O Rio tem Madonna, São Paulo Paul McCartney. Sir James Paul McCartney pôs o público no bolso nesse retorno à pauliceia, com shows nesta terça-feira (15/10) e quarta-feira (16/10), um ano depois da sua última passagem pelo Brasil. Nesses dois dias de espetáculo (e que espetáculo!) no Allianz Parque, o astro pop demonstrou o porquê de ter inventado, há quase 60 anos, ao lado dos parceiros de The Beatles, ao mesmo tempo em que Elizabeth Taylor e Jacqueline Kennedy, o sentido daquilo que viria a ser considerado, desde então, celebridade – fundamento do que se tornaria a argamassa para o livro “A sociedade do espetáculo” (1967), escrito pelo filósofo francês Guy Débord (1931-1994) e ainda hoje valendo.

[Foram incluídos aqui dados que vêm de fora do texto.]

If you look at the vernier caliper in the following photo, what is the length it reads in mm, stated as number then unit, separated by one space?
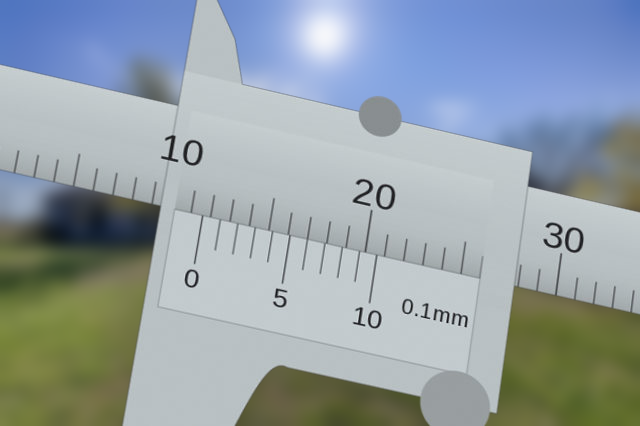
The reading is 11.6 mm
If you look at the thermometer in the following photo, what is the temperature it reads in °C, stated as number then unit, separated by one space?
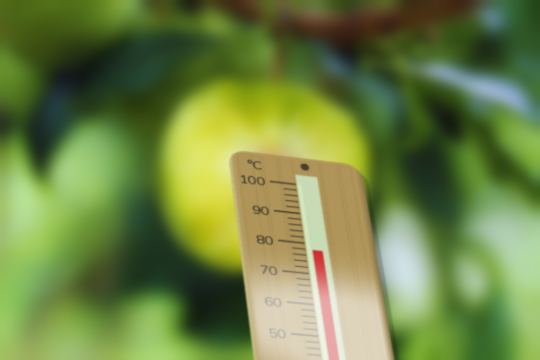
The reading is 78 °C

Magnético, Paul não brinca em serviço. Obviamente ninguém espera que o artista, aos 82, faça acrobacias no palco como Madonna, nem que ele dê os pulos e corridinhas que definem Mick Jagger, como se tivesse o diabo na carne. Cada um no seu quadrado e, com certeza, malabarismo não é a sua praia. Mas, em esforço natural que vai ao encontro do antietarismo, o britânico cumpre seu papel com louvor, sobretudo quando se considera que gastou uma hora e quinze de passagem de som, em torno das três da tarde, para encarar, em seguida e sem parar, duas e meia de um show que começou com exatos 30 minutos de atraso programados para dar tempo de todo o público chegar. Rolam aditivos? Definitivamente, Paul é o Ney Matogrosso dos ingleses.

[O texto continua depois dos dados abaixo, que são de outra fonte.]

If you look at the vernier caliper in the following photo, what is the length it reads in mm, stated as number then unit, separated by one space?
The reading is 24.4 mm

Seu milimétrico show é o que se esperaria de alguém que deve ter pegado muito trem na Victoria Station no passado, daqueles que saem criteriosamente em horário quebrado. Cada respiro para tomar fôlego, sem direito a beber água (como?!?) se concatena com as pausas para expressões faciais gaiatas, projeções em cena, as múltiplas trocas de guitarra, violão, ukelele ou bandolim (um vai-vem de instrumentos musicais), intercaladas com a presença no piano Yamaha. Tudo isso é a deixa para a endiabrada explosão de vídeos no telão combinados com efeitos de light design, criados pelo iluminador Leroy Bennett, de quebra, aliás, o melhor que ÁS viu em anos. O profissional sabe equilibrar como ninguém luz e vídeo em cena.


Artífice maior da revolução de comportamento dos sixties, em poucos minutos no palco Paul McCartney já brinca com o look, tirando o paletó do terninho completo Paul Smith, com gola de padre, para deixar a plateia extasiada ao vislumbrar o forro gráfico P&B. Sua relação com a moda não é de hoje, ainda mais quando se leva em conta a importância que os Beatles davam ao estilo pessoal em suas diversas fases, todas marcantes do ponto de vista do styling. Mas isso é só o começo: o veterano arrisca mais que a média dos seus pares no português, faz gracinhas fofas, lê direitinho o texto no teleprompter, celebra Jimi Hendrix (“Foxy Lady”), faz duplinha com o baterista esquisitão bem-humorado Abe Laboriel Jr., manda a braba na hora de demonstrar afeto pela atual esposa, Nancy Shevell (com quem casou em 2011), entoando “Getting Better” com direito a sinal de coração feito com os indicadores e polegares. E ainda se refere a John e George como “manos”. Como se não bastasse, volta no final, para o medley do bis, empunhando bandeiras da Inglaterra, Brasil e LGBTQIAP+.
Assim como Madonna, McCartney revela ter feito direitinho o dever de casa, o que nem precisaria considerando sua trajetória. Poderia deitar e rolar na fama, mas é esperto. Por isso chegou onde chegou: ao longo do show, segura quase sempre os hits dos Beatles para privilegiar as composições que criou à frente do Wings, criando expectativa para guardar o melhor para a reta final quando emenda “Get Back”, “Let It Be” e “To live or Let Die” (com mix de projeções e explosões james bondianas) e terminando com “Hey Jude”.